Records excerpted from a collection
=-=-=

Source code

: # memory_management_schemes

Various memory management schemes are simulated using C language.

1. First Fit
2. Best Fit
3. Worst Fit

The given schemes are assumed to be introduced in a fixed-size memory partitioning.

=-=-=

Transcribe only the trailing portion of the entries above: the line that contains "Various memory management" and each line after it.

Various memory management schemes are simulated using C language.

1. First Fit
2. Best Fit
3. Worst Fit

The given schemes are assumed to be introduced in a fixed-size memory partitioning.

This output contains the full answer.